Assigned task:
Retype the listing below with every line, character, and space unchanged.

Records for this exercise:
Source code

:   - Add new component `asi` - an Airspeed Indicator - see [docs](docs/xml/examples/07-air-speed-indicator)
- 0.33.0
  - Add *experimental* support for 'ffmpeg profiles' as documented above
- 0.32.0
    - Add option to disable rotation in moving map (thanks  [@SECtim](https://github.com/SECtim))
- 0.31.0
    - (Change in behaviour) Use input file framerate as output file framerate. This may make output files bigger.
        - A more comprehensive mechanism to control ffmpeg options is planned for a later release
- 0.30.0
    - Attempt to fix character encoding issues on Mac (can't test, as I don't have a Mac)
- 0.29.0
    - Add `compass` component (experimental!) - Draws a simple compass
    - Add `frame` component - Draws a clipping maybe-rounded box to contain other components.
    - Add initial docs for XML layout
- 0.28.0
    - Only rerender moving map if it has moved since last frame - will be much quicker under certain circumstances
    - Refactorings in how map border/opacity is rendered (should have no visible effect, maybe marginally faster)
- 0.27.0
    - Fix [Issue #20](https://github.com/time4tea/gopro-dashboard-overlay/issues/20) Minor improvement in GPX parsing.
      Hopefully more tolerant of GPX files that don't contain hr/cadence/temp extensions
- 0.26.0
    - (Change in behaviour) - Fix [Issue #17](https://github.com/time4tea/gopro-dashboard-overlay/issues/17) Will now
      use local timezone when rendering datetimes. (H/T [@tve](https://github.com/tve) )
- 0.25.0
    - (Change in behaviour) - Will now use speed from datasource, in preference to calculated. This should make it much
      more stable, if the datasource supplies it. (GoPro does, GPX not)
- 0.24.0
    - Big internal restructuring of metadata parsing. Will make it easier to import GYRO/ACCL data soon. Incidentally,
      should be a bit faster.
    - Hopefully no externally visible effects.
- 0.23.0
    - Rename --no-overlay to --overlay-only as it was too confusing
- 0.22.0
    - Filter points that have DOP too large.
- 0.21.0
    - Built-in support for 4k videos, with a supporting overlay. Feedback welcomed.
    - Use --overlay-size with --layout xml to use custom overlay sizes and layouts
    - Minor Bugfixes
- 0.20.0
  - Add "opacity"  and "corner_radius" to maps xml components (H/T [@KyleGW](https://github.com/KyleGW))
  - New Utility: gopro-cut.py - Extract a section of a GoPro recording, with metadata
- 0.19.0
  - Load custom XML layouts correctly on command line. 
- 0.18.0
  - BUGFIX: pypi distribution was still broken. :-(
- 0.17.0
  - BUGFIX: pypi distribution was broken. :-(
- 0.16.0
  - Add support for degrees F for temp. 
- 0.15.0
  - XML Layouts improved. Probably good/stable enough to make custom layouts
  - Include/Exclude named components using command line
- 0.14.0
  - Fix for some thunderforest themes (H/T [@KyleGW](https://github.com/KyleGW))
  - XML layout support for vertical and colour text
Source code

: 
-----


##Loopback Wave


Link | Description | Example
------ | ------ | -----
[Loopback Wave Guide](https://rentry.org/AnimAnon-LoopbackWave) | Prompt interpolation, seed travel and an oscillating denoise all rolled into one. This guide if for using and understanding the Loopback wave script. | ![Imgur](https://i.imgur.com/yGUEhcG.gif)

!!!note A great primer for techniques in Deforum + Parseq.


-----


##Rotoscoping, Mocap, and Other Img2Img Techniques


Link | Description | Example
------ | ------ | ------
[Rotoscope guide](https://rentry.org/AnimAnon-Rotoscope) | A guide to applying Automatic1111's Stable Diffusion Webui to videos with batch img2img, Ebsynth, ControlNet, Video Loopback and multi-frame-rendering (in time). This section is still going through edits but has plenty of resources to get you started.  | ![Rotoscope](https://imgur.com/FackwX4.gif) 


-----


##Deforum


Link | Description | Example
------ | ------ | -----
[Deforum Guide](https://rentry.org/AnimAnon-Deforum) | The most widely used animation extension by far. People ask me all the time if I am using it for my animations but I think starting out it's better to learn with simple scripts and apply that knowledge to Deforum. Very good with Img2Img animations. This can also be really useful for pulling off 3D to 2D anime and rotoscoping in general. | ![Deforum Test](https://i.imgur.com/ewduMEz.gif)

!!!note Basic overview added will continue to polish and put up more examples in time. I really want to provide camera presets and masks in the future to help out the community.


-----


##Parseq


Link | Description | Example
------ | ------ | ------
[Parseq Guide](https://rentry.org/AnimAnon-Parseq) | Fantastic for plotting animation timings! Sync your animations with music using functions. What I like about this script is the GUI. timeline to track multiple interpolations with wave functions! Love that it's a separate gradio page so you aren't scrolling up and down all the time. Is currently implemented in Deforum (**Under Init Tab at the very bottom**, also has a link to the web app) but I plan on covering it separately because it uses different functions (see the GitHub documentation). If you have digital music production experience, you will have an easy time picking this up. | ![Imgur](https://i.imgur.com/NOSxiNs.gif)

Response to this task:
Source code

:   - Add new component `asi` - an Airspeed Indicator - see [docs](docs/xml/examples/07-air-speed-indicator)
- 0.33.0
  - Add *experimental* support for 'ffmpeg profiles' as documented above
- 0.32.0
    - Add option to disable rotation in moving map (thanks  [@SECtim](https://github.com/SECtim))
- 0.31.0
    - (Change in behaviour) Use input file framerate as output file framerate. This may make output files bigger.
        - A more comprehensive mechanism to control ffmpeg options is planned for a later release
- 0.30.0
    - Attempt to fix character encoding issues on Mac (can't test, as I don't have a Mac)
- 0.29.0
    - Add `compass` component (experimental!) - Draws a simple compass
    - Add `frame` component - Draws a clipping maybe-rounded box to contain other components.
    - Add initial docs for XML layout
- 0.28.0
    - Only rerender moving map if it has moved since last frame - will be much quicker under certain circumstances
    - Refactorings in how map border/opacity is rendered (should have no visible effect, maybe marginally faster)
- 0.27.0
    - Fix [Issue #20](https://github.com/time4tea/gopro-dashboard-overlay/issues/20) Minor improvement in GPX parsing.
      Hopefully more tolerant of GPX files that don't contain hr/cadence/temp extensions
- 0.26.0
    - (Change in behaviour) - Fix [Issue #17](https://github.com/time4tea/gopro-dashboard-overlay/issues/17) Will now
      use local timezone when rendering datetimes. (H/T [@tve](https://github.com/tve) )
- 0.25.0
    - (Change in behaviour) - Will now use speed from datasource, in preference to calculated. This should make it much
      more stable, if the datasource supplies it. (GoPro does, GPX not)
- 0.24.0
    - Big internal restructuring of metadata parsing. Will make it easier to import GYRO/ACCL data soon. Incidentally,
      should be a bit faster.
    - Hopefully no externally visible effects.
- 0.23.0
    - Rename --no-overlay to --overlay-only as it was too confusing
- 0.22.0
    - Filter points that have DOP too large.
- 0.21.0
    - Built-in support for 4k videos, with a supporting overlay. Feedback welcomed.
    - Use --overlay-size with --layout xml to use custom overlay sizes and layouts
    - Minor Bugfixes
- 0.20.0
  - Add "opacity"  and "corner_radius" to maps xml components (H/T [@KyleGW](https://github.com/KyleGW))
  - New Utility: gopro-cut.py - Extract a section of a GoPro recording, with metadata
- 0.19.0
  - Load custom XML layouts correctly on command line. 
- 0.18.0
  - BUGFIX: pypi distribution was still broken. :-(
- 0.17.0
  - BUGFIX: pypi distribution was broken. :-(
- 0.16.0
  - Add support for degrees F for temp. 
- 0.15.0
  - XML Layouts improved. Probably good/stable enough to make custom layouts
  - Include/Exclude named components using command line
- 0.14.0
  - Fix for some thunderforest themes (H/T [@KyleGW](https://github.com/KyleGW))
  - XML layout support for vertical and colour text
Source code

: 
-----


##Loopback Wave


Link | Description | Example
------ | ------ | -----
[Loopback Wave Guide](https://rentry.org/AnimAnon-LoopbackWave) | Prompt interpolation, seed travel and an oscillating denoise all rolled into one. This guide if for using and understanding the Loopback wave script. | ![Imgur](https://i.imgur.com/yGUEhcG.gif)

!!!note A great primer for techniques in Deforum + Parseq.


-----


##Rotoscoping, Mocap, and Other Img2Img Techniques


Link | Description | Example
------ | ------ | ------
[Rotoscope guide](https://rentry.org/AnimAnon-Rotoscope) | A guide to applying Automatic1111's Stable Diffusion Webui to videos with batch img2img, Ebsynth, ControlNet, Video Loopback and multi-frame-rendering (in time). This section is still going through edits but has plenty of resources to get you started.  | ![Rotoscope](https://imgur.com/FackwX4.gif) 


-----


##Deforum


Link | Description | Example
------ | ------ | -----
[Deforum Guide](https://rentry.org/AnimAnon-Deforum) | The most widely used animation extension by far. People ask me all the time if I am using it for my animations but I think starting out it's better to learn with simple scripts and apply that knowledge to Deforum. Very good with Img2Img animations. This can also be really useful for pulling off 3D to 2D anime and rotoscoping in general. | ![Deforum Test](https://i.imgur.com/ewduMEz.gif)

!!!note Basic overview added will continue to polish and put up more examples in time. I really want to provide camera presets and masks in the future to help out the community.


-----


##Parseq


Link | Description | Example
------ | ------ | ------
[Parseq Guide](https://rentry.org/AnimAnon-Parseq) | Fantastic for plotting animation timings! Sync your animations with music using functions. What I like about this script is the GUI. timeline to track multiple interpolations with wave functions! Love that it's a separate gradio page so you aren't scrolling up and down all the time. Is currently implemented in Deforum (**Under Init Tab at the very bottom**, also has a link to the web app) but I plan on covering it separately because it uses different functions (see the GitHub documentation). If you have digital music production experience, you will have an easy time picking this up. | ![Imgur](https://i.imgur.com/NOSxiNs.gif)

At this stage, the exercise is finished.